DURING the next year or so, The St. Petersburg Times plans to continue pursuing deeply reported, long-term features about such topics as Florida’s property insurance crisis, complex tax issues, public education at all levels, and wildlife and endangered species. It will balance this slate of stories against all the other bread-and-butter issues it covers everyday for its readers: politics, business, sports, community affairs, culture and more.
“We’re going to invest the time and energy and the resources in these stories because the question we’re always asking ourselves is what matters to our audience,” said Stephen Buckley, the managing editor of the newspaper. “And that’s the question that really drives our organization: Are we doing work that matters?”
Such ambitions were rare enough in the good old days of gumshoe journalism, when newspapers were cash machines. Now, as more readers and advertisers migrate to the Internet, this kind of enterprise reporting has become harder to find at many papers. And in that context, The St. Petersburg Times is itself an endangered species — an independent, privately owned daily that continues to serve up quality journalism. Many owners of other daily city papers sold them off years ago to try to avoid inheritance taxes. But The St. Petersburg Times was not sold; to guarantee local ownership and independence, its owner, Nelson Poynter, gave it away upon his death in 1978 to a nonprofit educational organization now called the Poynter Institute.
For newspaper publishing — an industry awash in uncertainty as it tries to adapt to the Internet — The St. Petersburg Times offers one possible model for salvaging enterprises that must, as all businesses do, respond to financial reality. In contrast to some other businesses, newspapers also have to address technological change and economic shifts while carrying out their traditional mission of trying to provide independent, high-quality information and analysis to readers.
Interest in the St. Petersburg model has grown in the wake of Rupert Murdoch’s recent agreement to acquire Dow Jones & Company, the publisher of The Wall Street Journal. That was just the latest in a wave of seismic changes that include plummeting stock prices for publicly owned newspaper companies (including The New York Times Company), the divestiture of the Knight Ridder chain and the cost-cutting that has ravaged newspapers like The Baltimore Sun, The Miami Herald, The Philadelphia Inquirer, The Courier-Journal of Louisville, Ky., and The Los Angeles Times.
“I think the St. Petersburg Times model is wonderful, and I think it would be great if there would be more of them,” said John S. Carroll, a former top editor at The Los Angeles Times, who resigned after resisting staff cuts ordered by its owner, the Tribune Company. “The value of newspapers is dropping so the financial sacrifice necessary to do this is becoming easier, and I think there is a lot of charitable money around, and there are some money people who are concerned about the future of journalism.”
FOR their part, editors at The St. Petersburg Times say Mr. Poynter was a visionary whose act of singular munificence allows their reporters to do painstaking reporting because the paper doesn’t answer to outside investors who constantly watch the bottom line. “We don’t put out a newspaper to make money,” says Paul C. Tash, the chief executive of the Times Publishing Company, which oversees the paper. “We make money so we can put out a great newspaper.”
Mr. Poynter didn’t make all his family members happy by giving away a fortune, but as he said, “I haven’t met my great-grandchildren, and I may not like them.” While his legacy allows for patient, long-term investment, The St. Petersburg Times isn’t free from the industry’s challenges.

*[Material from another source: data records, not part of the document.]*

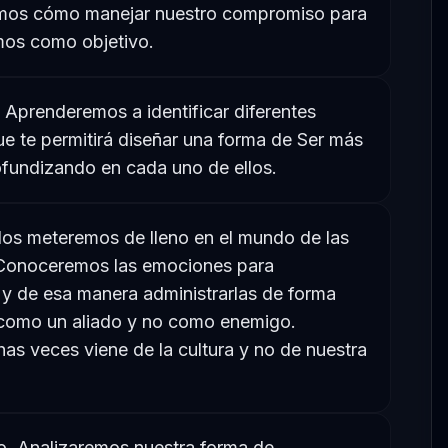
remos cómo manejar nuestro compromiso para
mos como objetivo.
 Aprenderemos a identificar diferentes
ue te permitirá diseñar una forma de Ser más
ofundizando en cada uno de ellos.
Nos meteremos de lleno en el mundo de las
Conoceremos las emociones para
 y de esa manera administrarlas de forma
 como un aliado y no como enemigo.
s veces viene de la cultura y no de nuestra
. Analizaremos nuestra forma de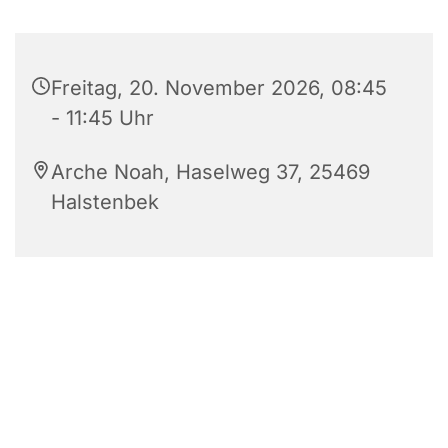
Freitag, 20. November 2026, 08:45
- 11:45 Uhr
Arche Noah, Haselweg 37, 25469
Halstenbek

The paper doesn’t get any money from the Poynter Institute. Just like other private businesses, it pays for its operating expenses, $90 million this year for payroll alone, from its own revenue, and it pays taxes on its profits. It must also pay the Poynter Institute a yearly dividend, currently about $6 million, for which it receives no tax benefit. “The Times Publishing Company has no tax advantages related to our ownership,” said Jana Jones, the company’s chief financial officer.
What makes the company different from most private companies is that the owner, the Poynter Institute, does not take money out of the company beyond the dividend. Every decision that is made at the newspaper with regard to the use of profits, executives say, is based on the reinvestment needs of the company. No owner or chain is removing that money to invest in another newspaper or another business.